A través de un mecanismo que Fredric Jameson denomina “pastiche”, Correa recombina, repite y reconfigura los fragmentos dispersos de un pasado y los transparenta sobre la superficie de un presente donde no hay control ni referencias estables ni estabilizadoras. En el poema “Uno” conviven Marco Polo, el poeta Villón, la Mata Hari y Fassbinder junto a una serie de personajes contemporáneos ficticios. Esta multiplicidad de personajes se configura en escenarios ubicados en un presente que absorbe gravitacionalmente a un pasado cuyas piezas diseminadas se ven desprovistas de su carga semántica inicial y finalmente recicladas.

Otro rasgo posmoderno en la poética de Correa se corrobora en la construcción de Valparaíso como un espacio que Foucault llama “heterotópico”, es decir como el espacio construido con la imaginación sobre la realidad física de un espacio real. El poeta proyecta en términos emocionales un significado que va mucho más allá del estrictamente dado por la dimensión física y funcional de la arquitectura simbólica del lugar; altera la significación real de Valparaíso, con sus muelles, sus templos y su vida nocturna, creando un contraespacio: “Valparaíso era una metáfora”.

Toda esta posmodernidad “correana” nos trae a la memoria, por dar sólo tres ejemplos, los clásicos Vírgenes del Sol Inn Cabaret (1986) de Alexis Figueroa, La Tirana (1983) y Los Sea Harrier (1986) de Diego Maquieira. En la escasa bibliografía crítica que se ha escrito sobre la obra de Correa existe la tendencia a compararla cualitativamente superior con respecto a los mencionados precursores, en un ejercicio que no ayuda a su cabal provecho. Mejor preguntarse por qué un poeta del siglo XXI recupera estéticas del siglo anterior y quizá la respuesta la encontremos en el hecho de que las problemáticas que originaron dicho planteamiento estético aún no están resueltas y que, en el plano social y político, la llamada transición democrática en Chile ha devenido en continuación.

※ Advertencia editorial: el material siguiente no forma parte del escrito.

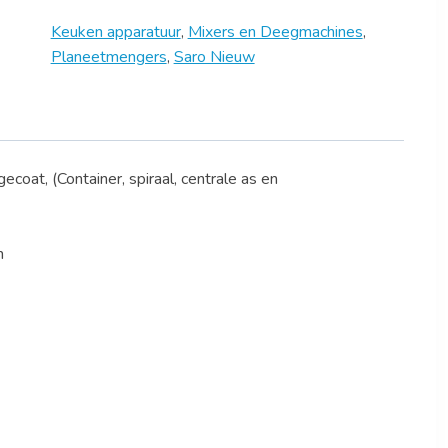
Keuken apparatuur
,
Mixers en Deegmachines
,
Planeetmengers
,
Saro Nieuw
ecoat, (Container, spiraal, centrale as en
n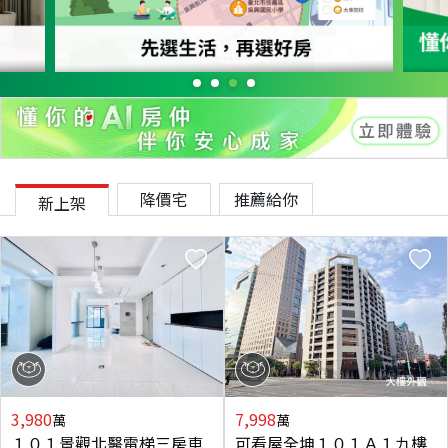
降價宅
推薦給你
新上架
3,980
7,998
萬
萬
１０１景觀北醫電梯三房車
可看屋全坤１０１Ａ１九樓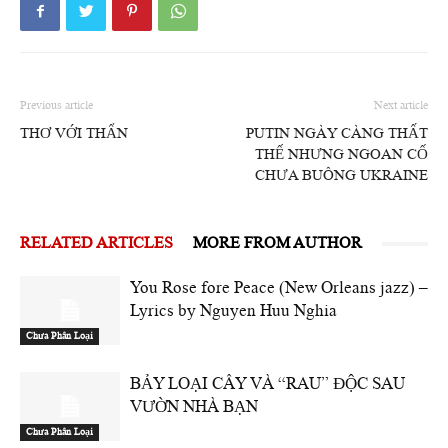
Previous article
Next article
THƠ VỚI THẨN
PUTIN NGÀY CÀNG THẤT
THẾ NHƯNG NGOAN CỐ
CHƯA BUÔNG UKRAINE
RELATED ARTICLES
MORE FROM AUTHOR
You Rose fore Peace (New Orleans jazz) –
Lyrics by Nguyen Huu Nghia
Chưa Phân Loại
BẢY LOẠI CÂY VÀ “RAU” ĐỘC SAU
VƯỜN NHÀ BẠN
Chưa Phân Loại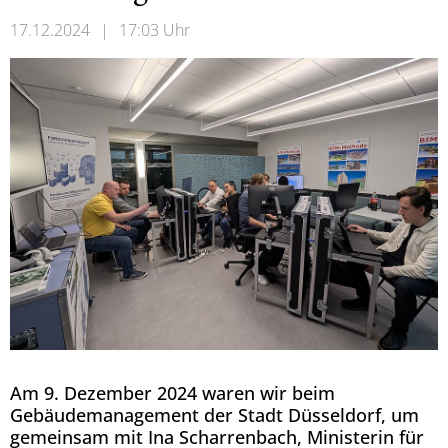
17.12.2024
|
17:03 Uhr
Am 9. Dezember 2024 waren wir beim
Gebäudemanagement der Stadt Düsseldorf, um
gemeinsam mit Ina Scharrenbach, Ministerin für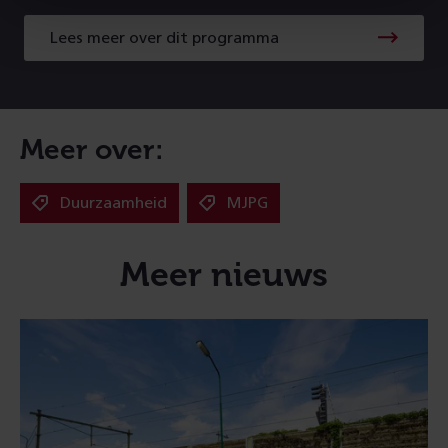
Lees meer over dit programma
Lees
meer
over
dit
programma
Meer over:
Duurzaamheid
MJPG
Meer nieuws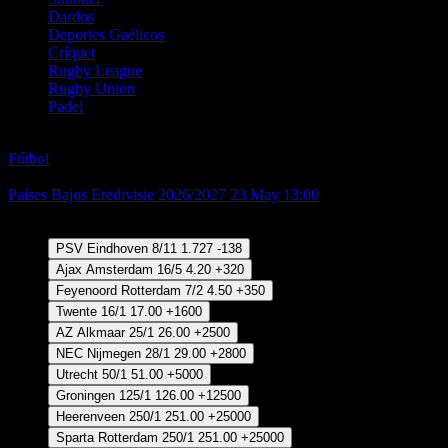
Dardos
Deportes Gaélicos
Críquet
Rugby League
Rugby Union
Padel
Fútbol
Fútbol
Holanda - Eredivisie
Ganador
Países Bajos Eredivisie 2026/2027
23 May 13:00
Ganador
PSV Eindhoven
8/11
1.727
-138
Ajax Amsterdam
16/5
4.20
+320
Feyenoord Rotterdam
7/2
4.50
+350
Twente
16/1
17.00
+1600
AZ Alkmaar
25/1
26.00
+2500
NEC Nijmegen
28/1
29.00
+2800
Utrecht
50/1
51.00
+5000
Groningen
125/1
126.00
+12500
Heerenveen
250/1
251.00
+25000
Sparta Rotterdam
250/1
251.00
+25000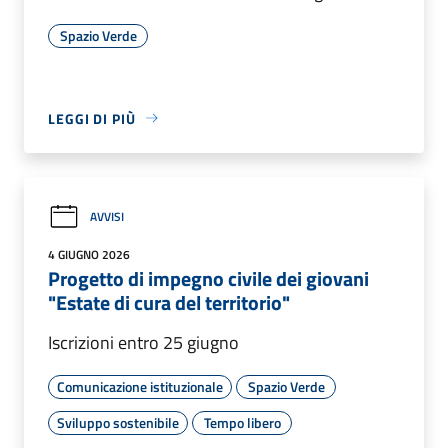
Spazio Verde
LEGGI DI PIÙ
AVVISI
4 GIUGNO 2026
Progetto di impegno civile dei giovani
"Estate di cura del territorio"
Iscrizioni entro 25 giugno
Comunicazione istituzionale
Spazio Verde
Sviluppo sostenibile
Tempo libero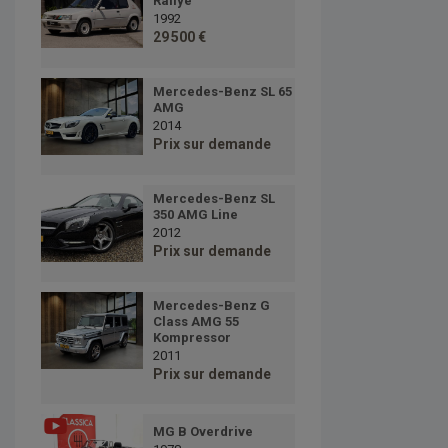
Rallye
1992
29 500 €
Mercedes-Benz SL 65
AMG
2014
Prix sur demande
Mercedes-Benz SL
350 AMG Line
2012
Prix sur demande
Mercedes-Benz G
Class AMG 55
Kompressor
2011
Prix sur demande
MG B Overdrive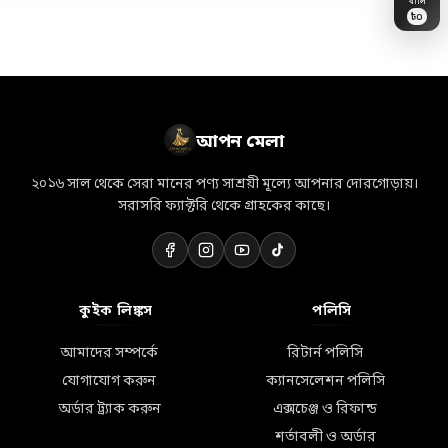
৳
0
👗
🛒
💝
💎
🏷️
🎁
🎀
💐
🛵
✨
👜
📦
🛍️
⭐
🌸
আপন মেলা
২০১৬ সাল থেকে সেরা মানের পণ্য সাশ্রয়ী মূল্যে আপনার দোরগোড়ায়।
সরাসরি ফ্যাক্টরি থেকে গ্রাহকের কাছে।
কুইক লিঙ্কস
পলিসি
আমাদের সম্পর্কে
রিটার্ন পলিসি
যোগাযোগ করুন
ক্যানসেলেশন পলিসি
অর্ডার ট্র্যাক করুন
এক্সচেঞ্জ ও রিফান্ড
শর্তাবলী ও অর্ডার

Por supuesto que Juan Luis Martínez también está presente en el trabajo de Correa, “en las huellas del texto que se escribe a sí mismo”, pero más que en el metalenguaje de rigor, propongo observar, en la página 14,  al único sujeto que mira al lector dentro de la galería de fotografías que se incluyen en el poemario. Extrañamente, ese sujeto desaparece en la misma foto que se repite en la tapa del libro y siguiéndole el juego a Juan Luis Martínez ¿cuál es el verdadero sujeto que habla dentro de los poemas de Correa? ¿el que existe o el que no existe?: “Pero el que no puede hablar es el mismo que quiere contar la fábula, porque ya no existe y él es una fábula”.

Según Platón, poeta es el que prueba el significado de ciertos ensueños y Eduardo Correa, ya sea que busque ese idioma originario y perdido, o ya sea que cruce las vallas hacia campos semánticos inexplorados, tiene el mérito de todo buen poeta: crear la ilusión de un lenguaje nuevo.